Interactive investigation guidesedit

Detection rule investigation guides suggest steps for triaging, analyzing, and responding to potential security issues. For custom rules, you can create an interactive investigation guide that includes buttons for launching runtime queries in Timeline, using alert data and hard-coded literal values. This allows you to start detailed Timeline investigations directly from an alert using relevant data.

Interactive investigation guides are compatible between Elastic Stack versions 8.7.0 and later. Query buttons created in 8.6.x use different syntax and won’t render correctly in later versions, and vice versa.

Alert details flyout with interactive investigation guide

Each query button displays in parentheses the number of documents found. Click the button to automatically create the query in Timeline based on settings specified in the investigation guide.

Timeline with query pre-loaded from investigation guide action

Add investigation guide actions to a ruleedit

You can only create interactive investigation guides with custom rules because Elastic prebuilt rules can’t be edited. However, you can duplicate a prebuilt rule, then configure the investigation guide for the duplicated rule.

You can configure an interactive investigation guide when you create a new rule or edit an existing rule. When configuring the rule’s settings (the About rule step for a new rule, or the About tab for an existing rule), expand the Advanced settings, then scroll down to the Investigation guide field.

Investigation guide editor field

Add the following syntax to the Investigation guide Markdown editor to configure a query. The syntax will appear as a clickable button in the investigation guide.

Field Description

!{insight{ }}

The container object holding all the configuration attributes for the button and the query.

label

Text to identify the button.

description

Additional text to include on the button.

providers

A two-level nested array that defines the query you want to run in Timeline. Similar to the structure of queries in Timeline, items in the outer level are joined by an OR relationship, and items in the inner level are joined by an AND relationship.

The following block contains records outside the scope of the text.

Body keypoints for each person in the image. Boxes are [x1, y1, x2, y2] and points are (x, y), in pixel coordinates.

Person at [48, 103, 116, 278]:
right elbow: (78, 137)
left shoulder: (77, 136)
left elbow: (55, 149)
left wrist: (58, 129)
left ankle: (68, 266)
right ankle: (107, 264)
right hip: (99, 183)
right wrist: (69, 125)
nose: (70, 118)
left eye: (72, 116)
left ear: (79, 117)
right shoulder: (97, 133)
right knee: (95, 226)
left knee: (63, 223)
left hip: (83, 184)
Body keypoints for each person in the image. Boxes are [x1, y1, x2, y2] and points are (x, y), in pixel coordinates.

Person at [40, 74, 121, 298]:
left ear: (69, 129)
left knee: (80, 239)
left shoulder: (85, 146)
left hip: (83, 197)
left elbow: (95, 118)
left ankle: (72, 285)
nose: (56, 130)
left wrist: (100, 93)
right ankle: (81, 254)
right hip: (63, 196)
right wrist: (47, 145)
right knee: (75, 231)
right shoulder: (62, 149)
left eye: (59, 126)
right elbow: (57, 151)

Each item in providers is defined by these attributes:

  • field: The name of a field to query.
  • value: The value to search for. Either a hard-coded literal value, or the name of the field on the alert whose value you want to use as a query parameter.
  • type: Either literal or parameter.

Some characters must be escaped with a backslash, such as \" for a quotation mark and \\ for a literal backslash. Windows paths must be divided with double backslashes (for example, C:\\Windows\\explorer.exe), and paths that already include double backslashes might require four backslashes for each divider. A clickable error icon (Error icon) displays below the Markdown editor if there are any syntax errors.

Example syntaxedit

!{insight{
    "label": "Test action",
    "description": "Click to investigate",
    "providers": [
      [
        {"field": "event.id", "value": "kibana.alert.original_event.id", "type": "parameter"}
      ],
      [
        {"field": "event.action", "value": "rename", "type": "literal"},
        {"field": "process.pid", "value": "process.pid", "type": "parameter"}
      ]
    ]
}}

This example creates the following Timeline query, as illustrated below:

(event.id : <alert value>)
OR (event.action : "rename" AND process.pid : <alert value>)

Timeline query

Timeline template fieldsedit

When viewing an interactive investigation guide in contexts unconnected to a specific alert (such a rule’s details page), queries open as Timeline templates, and parameter fields are treated as Timeline template fields.